Local functions
Local functions are supported through non-portable custom extensions in GCC
and Clang but are not part of the C++ standard.
They have however always been supported through static member functions of local
classes with visibility (closed) on all static and thread_local variables
declared in the enclosing scope.
Starting with C++11 local functions are also supported trough non-capturing
lambdas, which are also closed on thread_local and static local variables.

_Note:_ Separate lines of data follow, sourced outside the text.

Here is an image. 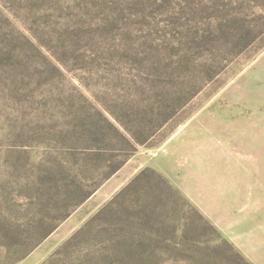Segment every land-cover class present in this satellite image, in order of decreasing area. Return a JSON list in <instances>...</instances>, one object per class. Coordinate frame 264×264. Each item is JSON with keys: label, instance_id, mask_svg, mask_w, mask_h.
Listing matches in <instances>:
<instances>
[{"label": "rangeland", "instance_id": "1", "mask_svg": "<svg viewBox=\"0 0 264 264\" xmlns=\"http://www.w3.org/2000/svg\"><path fill=\"white\" fill-rule=\"evenodd\" d=\"M176 101L152 144L72 207L69 191L93 187L84 154L130 151L126 127L152 131ZM251 168L264 178V0H0V264H243L216 198ZM145 169L217 233L162 208L151 173L140 208L136 186L109 207Z\"/></svg>", "mask_w": 264, "mask_h": 264}, {"label": "trees", "instance_id": "2", "mask_svg": "<svg viewBox=\"0 0 264 264\" xmlns=\"http://www.w3.org/2000/svg\"><path fill=\"white\" fill-rule=\"evenodd\" d=\"M241 45V44H240ZM243 46V44L241 45ZM245 46V45H244ZM184 100V101H183ZM187 100L182 99V102H186ZM181 101H176L173 104V107L167 111V107L165 108H160L158 112L155 113L156 116V121L152 122L153 129L150 132H147L144 128L147 125V122H145L147 119L144 118L141 121V125L139 127L137 126L136 129H129L126 127V130L128 132V138H125L126 143L130 149V151H121L120 153H117V155H111L110 157L107 155H103L100 153L97 154H84L85 159H84V165H86L88 172H89V177L86 178V180L89 183L93 184V187L90 190H87L83 187V183L80 182L78 184V187L76 190H71L69 193L72 194L74 198V202L72 203V207H76L87 201L99 188L100 183L97 182V180L103 181L105 179L111 178L113 175H115L117 172H119L123 166L126 164L128 160V155L130 152L134 151L137 146H148L152 144L154 138L156 135L159 133L161 128L169 122L173 118V116L177 113L178 108L182 107L183 103ZM122 157V158H121ZM151 173L154 178H157V180L162 183L165 187V192L167 195L172 198L169 199L168 202H166L163 205H160L162 208H166L168 205L173 204L176 205L178 203L182 204V209L184 210L183 215H186V208H188L190 211H192L193 214H195L198 218V225L201 227L206 228L207 230H210L214 233H217L215 229L204 219V217L193 207L191 206L185 198L182 196L180 192L175 190L169 182L162 177L159 173L155 172L154 170H148L145 169L143 170L126 188L121 190L119 194L116 196V198L111 202L109 207L113 205L114 202L120 200V197L125 196L128 193H131L133 189H136V199L134 200L135 202H138V204L132 206L133 208H140L141 204L139 201L143 199V194L141 193V190L138 189L136 185L145 182V179H148L147 174ZM77 184V183H76ZM136 186V187H134ZM134 187V188H133ZM150 190H152L150 188ZM78 194V195H77ZM165 193L162 192L159 194L160 196L164 195ZM133 211H136V209H133ZM142 213H147L148 212V206L143 207L141 210ZM150 213H148L149 215ZM101 215V214H100ZM98 215L97 218L100 217ZM68 214L62 216L59 221H62L65 219ZM185 217V216H184ZM96 218V219H97ZM96 219H92L88 225L92 224L95 222ZM39 224H42L44 221L41 219H38L37 221ZM57 228V225L52 226V228L46 232L43 236H39L38 239L32 240L33 246H38L39 242H41L44 238L48 237L55 229ZM76 239V235H74ZM205 238L208 236L203 235ZM219 238V236H217ZM186 238V237H185ZM27 239H20L14 242L13 247H20L21 245L25 244ZM202 240V235H197V236H190L188 241H191L192 244H198ZM206 240V243L210 245L211 241ZM70 243V242H69ZM223 245L227 250L231 252L232 255H234L241 263L243 264H251L249 261H247L243 255L234 247V245L230 244L228 241H223ZM7 246V245H6ZM32 246V247H33ZM210 247V246H208ZM220 247L216 248L219 249Z\"/></svg>", "mask_w": 264, "mask_h": 264}, {"label": "crops", "instance_id": "3", "mask_svg": "<svg viewBox=\"0 0 264 264\" xmlns=\"http://www.w3.org/2000/svg\"><path fill=\"white\" fill-rule=\"evenodd\" d=\"M232 184L231 193L216 198V227L251 264H264V178ZM263 176H264V169Z\"/></svg>", "mask_w": 264, "mask_h": 264}]
</instances>
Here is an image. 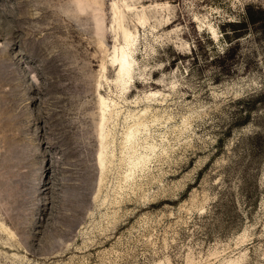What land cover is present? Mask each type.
Masks as SVG:
<instances>
[{"label": "rangeland", "instance_id": "obj_1", "mask_svg": "<svg viewBox=\"0 0 264 264\" xmlns=\"http://www.w3.org/2000/svg\"><path fill=\"white\" fill-rule=\"evenodd\" d=\"M256 7L0 0V264H264Z\"/></svg>", "mask_w": 264, "mask_h": 264}, {"label": "bare ground", "instance_id": "obj_2", "mask_svg": "<svg viewBox=\"0 0 264 264\" xmlns=\"http://www.w3.org/2000/svg\"><path fill=\"white\" fill-rule=\"evenodd\" d=\"M124 36L128 40L129 33L128 32H124ZM117 68H118V73L119 74H122V73L128 71L127 68H126V66H125V55H124V51L121 52V56L117 60ZM135 159L131 162V164H134ZM100 161H102V159H100Z\"/></svg>", "mask_w": 264, "mask_h": 264}, {"label": "trees", "instance_id": "obj_3", "mask_svg": "<svg viewBox=\"0 0 264 264\" xmlns=\"http://www.w3.org/2000/svg\"><path fill=\"white\" fill-rule=\"evenodd\" d=\"M256 11L260 12V13H263V7H256Z\"/></svg>", "mask_w": 264, "mask_h": 264}]
</instances>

Local functions can be used to e.g. implement generators or return stateful
free functions interoperable with C libraries.
Implementation
A counter generator looks like:
using Counter = int (*)();
Counter GenCounter(int start) {
thread_local int val = start;
struct __ {
static int _() { return val++; }
};
// C++11: return [](){ return val++;}
return __::_;
}
…used like this:
// generate counter starting at 10
auto count = GenCounter(10);
for(int i = 0; i != 10; ++i) cout << count() << " ";
which results in the following output:
10 11 12 13 14 15 16 17 18 19
Now, this works but what you cannot do is using the same generator function
to create multiple independent counters.
The following code will have both counter1 and counter2 increment the same
variable.
auto counter1 = GenCounter(2); // initialize counter variable to 2
auto counter2 = GenCounter(3); // initilize same counter variable to 3
cout << counter1() << " " << counter2() << endl;
output
3 4
instead of the desired 2 3 output.
One way to generare unique generators at compile time is to just add a template parameter to identify different instances.
template <int ID = 0>
Counter GenUniqueCounter(int start) {
thread_local int val = start;
struct __ {
static int _() { return val++; }
};
// C++11: return [](){ return val++;}
return __::_;
}
now the following code works as expected:
auto counter1 = GenUniqueCounter(2); // initialize counter variable to 2
auto counter2 = GenUniqueCounter(3); // initilize same counter variable to 3
cout << counter1() << " " << counter2() << endl;
output
2 3
Applications
This approach allows to e.g. implement Object Oriented concepts by storing
a local instance of the data inside an enclosing function and accessing the
instance through a standard C struct with function pointers or C++ classes
not containing any data members.
In the case of C structs variables can be passed to any C library and will
behave like stateful objects.
The following code implements a constructor returnin a C++ struct containing
only function pointers and a couple of methods to perform type-safe access to
data.
// Create Object containing C function pointers to access the Sphere
// instance stored within the function
template <int ID>
Object MakeSphere(double radius, const Vec3D& position) {
thread_local Sphere s = {SPHERE, radius, position};
using ApplyFun = void (*)(Sphere*);
struct __ {
// return empty intersection data
static ISect Intersect_(const Ray& ray) { return ISect(); }
static void Apply_(void* f, const std::type_info& ti) {
if(!f || ti != typeid(Sphere)) throw std::bad_cast();
auto fun = reinterpret_cast<ApplyFun>(f);
fun(&s);
}
static void* Get_(const std::type_info& ti) {
if(ti != typeid(Sphere)) throw std::bad_cast();
return &s;
}
};
return {.Intersect = __::Intersect_, .CheckedApply = __::Apply_,
.CheckedGet = __::Get_};
};
Code implementing the discussed concepts and more is available here
Run-time instances
The above code can only generate instances at compile-time; run-time generation
requires storing instances in local data stores (e.g. unordered_map)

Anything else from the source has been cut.